TORONTO — The global economic turmoil that roiled stock markets around the world in August did little to dampen the Canadian housing market, which continued to show strong gains in sales and prices.
Analysts expressed universal surprise on Thursday that the wildly volatile swings on North American, European and Asian stock markets had little impact on housing, which for many years has been a pillar of economic growth in Canada.
While many analysts had expected a big slump — as Canadians felt poorer because of the stock losses and worried about a weak global economy — sales of resale houses remained steady and prices rose modestly in August.
The figures, released by the body that represents the bulk of Canadian real estate agents, suggest that the housing sector — propped up by low mortgage rates and solid regional economies — will continue to underpin growth in the national economy.
For years, housing has been a big job creator across Canada and has helped boost appliance, furniture, hardware and the retail sectors. Rising prices have also made consumers feel richer and made them more likely to spend money across the economy.
The Canadian Real Estate Association’s August resale housing report showed sales of existing homes maintained the same levels seen in July and increased significantly from the same month the year before.
New listings also remained steady, the association said, adding the number of balanced local real estate markets is currently the highest on record.
Housing prices rose 7.7 per cent year-over-year to $349,916, but have come down from levels posted earlier this year as frothy markets in Toronto and Vancouver began to flatten, the brokers group said.
Scotiabank economist Adrienne Warren said the latest numbers paint a picture of a real estate market returning to a balanced state.
“It’s nice to see prices cooling off a little bit, yet not falling terribly either,” Warren said in a telephone interview. “It’s a fairly ideal market at the moment.”
Analysts say balanced real estate markets help prevent a housing bubble, where prices rise so fast and high that an inevitable plunge occurs later, with potentially devastating effects on the economy.
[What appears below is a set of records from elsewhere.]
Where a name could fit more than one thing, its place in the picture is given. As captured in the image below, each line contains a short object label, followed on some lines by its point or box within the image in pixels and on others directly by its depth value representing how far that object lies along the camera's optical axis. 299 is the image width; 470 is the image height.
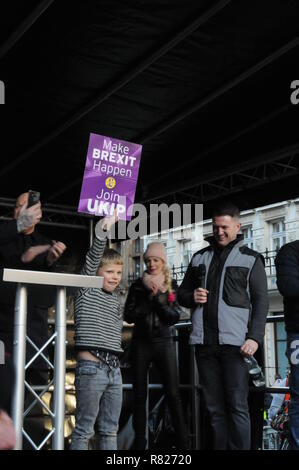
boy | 6.91
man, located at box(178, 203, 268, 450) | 6.78
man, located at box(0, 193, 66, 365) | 4.95
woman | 8.16
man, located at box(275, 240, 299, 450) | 6.88
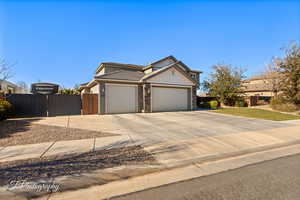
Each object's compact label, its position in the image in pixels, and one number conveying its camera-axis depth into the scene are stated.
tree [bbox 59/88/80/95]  19.42
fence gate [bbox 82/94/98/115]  11.73
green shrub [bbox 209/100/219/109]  18.69
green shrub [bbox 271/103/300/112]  15.14
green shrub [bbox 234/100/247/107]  19.84
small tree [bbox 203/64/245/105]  19.81
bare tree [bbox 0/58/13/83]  15.03
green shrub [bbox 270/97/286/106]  16.45
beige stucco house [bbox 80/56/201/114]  12.16
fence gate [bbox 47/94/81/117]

The collapse of the American housing market since 2008 and the current high number of foreclosures south of the border is a major reason the U.S. economy remains mired in a slump and could easily slip back into recession.
The August markets turmoil — which wiped out tens of billions of dollars in stock values in Canada — did created enough consumer worries to offset some of the benefits of low interest rates for homebuyers.
Robert Kavcic, economist with BMO Capital Markets, said low borrowing rates and strong national job growth helped to fortify the real estate market against broader volatility. But the effect of even those influential factors was beyond his expectations.
“The one thing that continues to surprise us is how steady the Canadian housing market has been,” Kavcic said. “Granted, sales were down a little bit in August, seasonally adjusted, but I would say that’s hardly disappointing given all the other turmoil we’re seeing in financial markets obviously slowing global growth.”
In its monthly report, CREA said actual sales — meaning not seasonally adjusted — came in 15.8 per cent above national levels last year. A total of 324,030 homes traded hands via the association’s Multiple Listing Service system so far this year.
The association’s chief economist Gregory Klump foresees continued strength in the Canadian market, saying low borrowing rates underpinning the current numbers are unlikely to rise in the near future.
In the August resale report, Klump noted that economic turbulence outside Canada has been been keeping interest rates low and will continue to do so.
“Those headwinds will likely persist until, and indeed after, fiscal quagmires in the U.S. and Europe are resolved,” Klump said. “In the meantime, the Bank of Canada will have ample reason to delay raising interest rates further, which is supportive for the Canadian housing market.”
The persistence of global economic woes, however, sounds alarm bells for David Madani of Capital Economics, who believes housing prices could fall by 25 per cent over the next few years.
“If you consider all the negative news that we’ve seen outside of Canada, . . . it seems to be that the economic outlook is deteriorating, and so perhaps I think what we’re seeing in housing markets is a bit at odds with the losses in confidence and uncertainty that seems to be rising,” Madani said.
“It’s a surprise, and I guess the question is, does it sound right?”
Warren predicts housing will remain strong as long as interest rates stay low, but she cautions that prices in the hot Toronto market could come under downward pressure.
The housing market in Calgary, on the other hand, is expected to pick up as oil and natural gas prices which underpin the Alberta economy rebound,
Overall, Warren said, Canadian prices should remain stable. “There’s not really a trigger out there that’s going to cause prices to come down sharply.”